By Danilo Masoni and Elisa Anzolin
MILAN (Reuters) – Investment banking in Italy will see selective mergers and acquisitions, bank capital hikes and a pick-up in corporate bonds in 2012, after activity slowed in the last six months, the head of investment banking at Intesa Sanpaolo unit Banca IMI said.
“Next year will not be very lively. There will not be an explosion of business but activity will be very selective and investment decisions well-researched,” Andrea Mayr told Reuters in an interview.
However low company valuations may create “a lot of opportunities for the more solid players,” he added.
Private equity funds may seek a way out of their investments before financing for a number of leveraged buy-out deals expires in 2013 and 2014, underpinning merger and acquisitions, he said.

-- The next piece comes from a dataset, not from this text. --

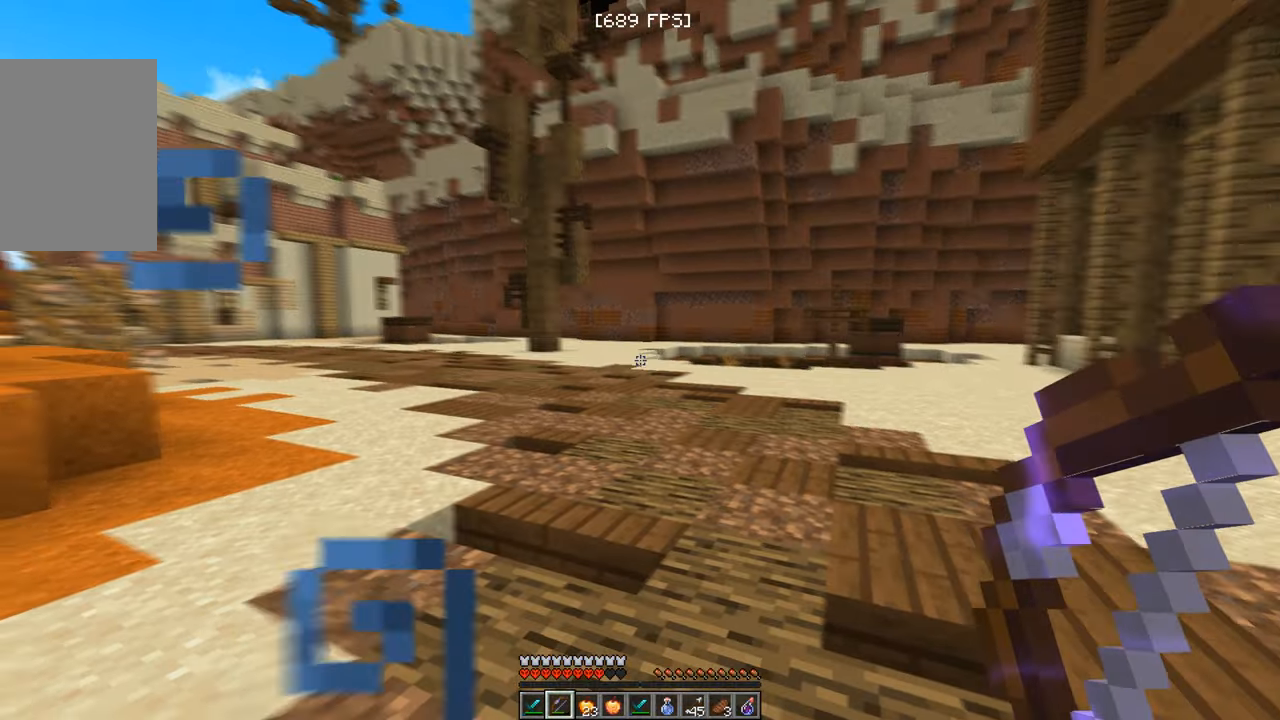
{"keys": [], "mouse": [], "events": []}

Another factor supporting M&A could come from companies in financial trouble divesting non-core operations, he said.
Mayr said he expected capital increases mainly in the banking sector, as lenders comply with stricter European capital requirements.
“On the equity front there will certainly be a series of capital hike operations, particularly among banks in Europe and in Italy.”

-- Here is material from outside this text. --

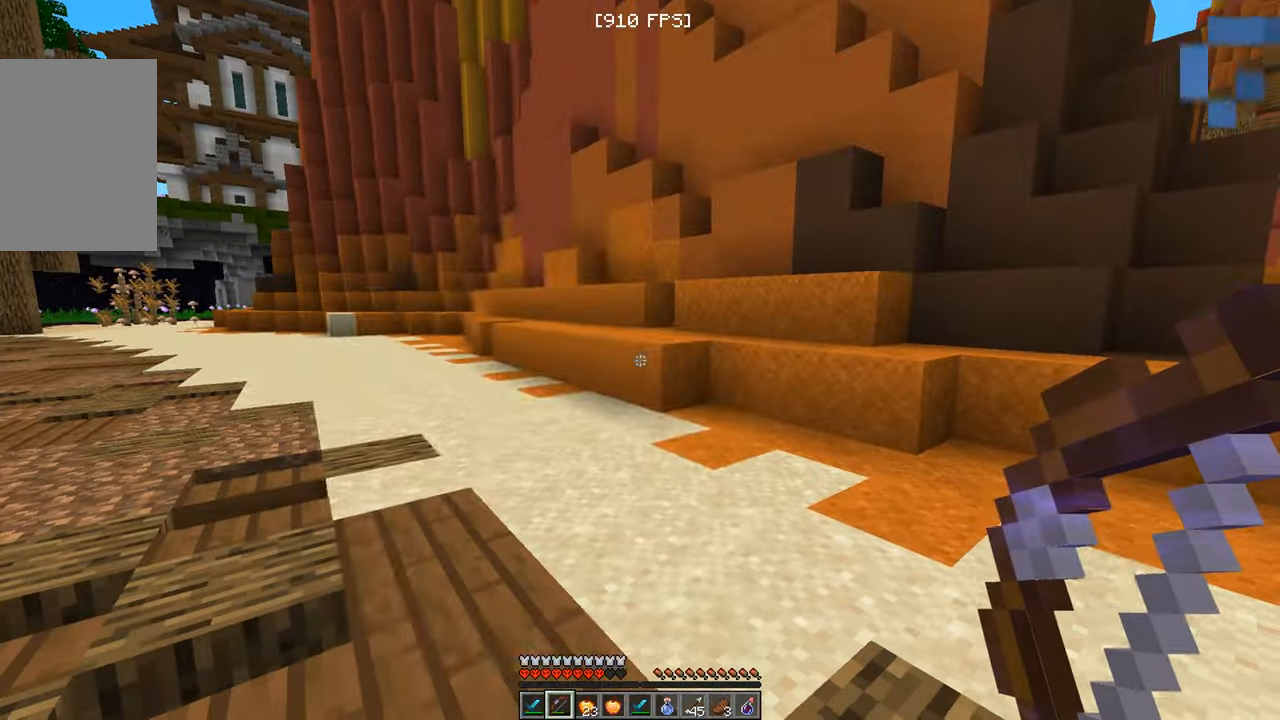
{"keys": [], "mouse": [], "events": []}
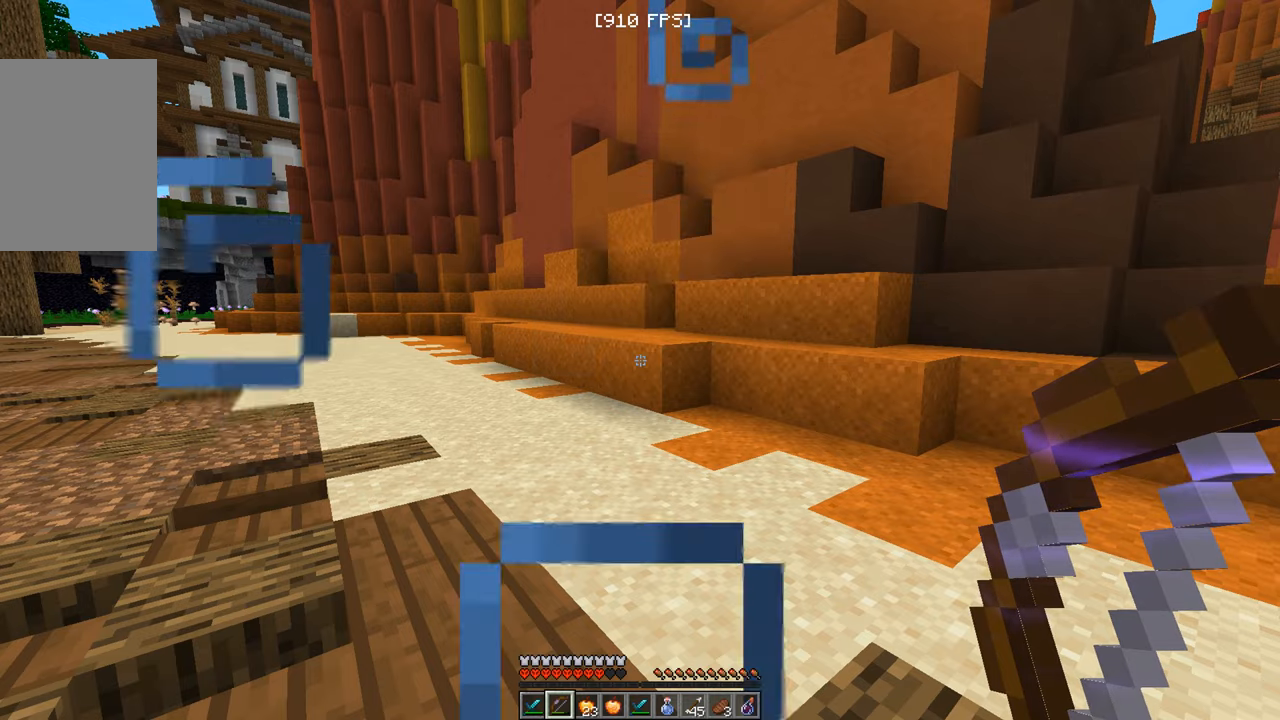
{"keys": ["w"], "mouse": [], "events": [[266, "w", "down"]]}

Mayr also said it would be possible to see a recovery in corporate bond issues in 2012.
“The bulk will come from industrial groups. There are 70 billion euros (58 billion pounds) of corporate issues expiring in Europe which we think will be refinanced. New issues could bring the total issues to 100 billion euros,” he said.
Mayr said Banca IMI was quite active in operations where U.S. investors like pension funds buy a portion of the long-term debt of solid and diversified industrial companies.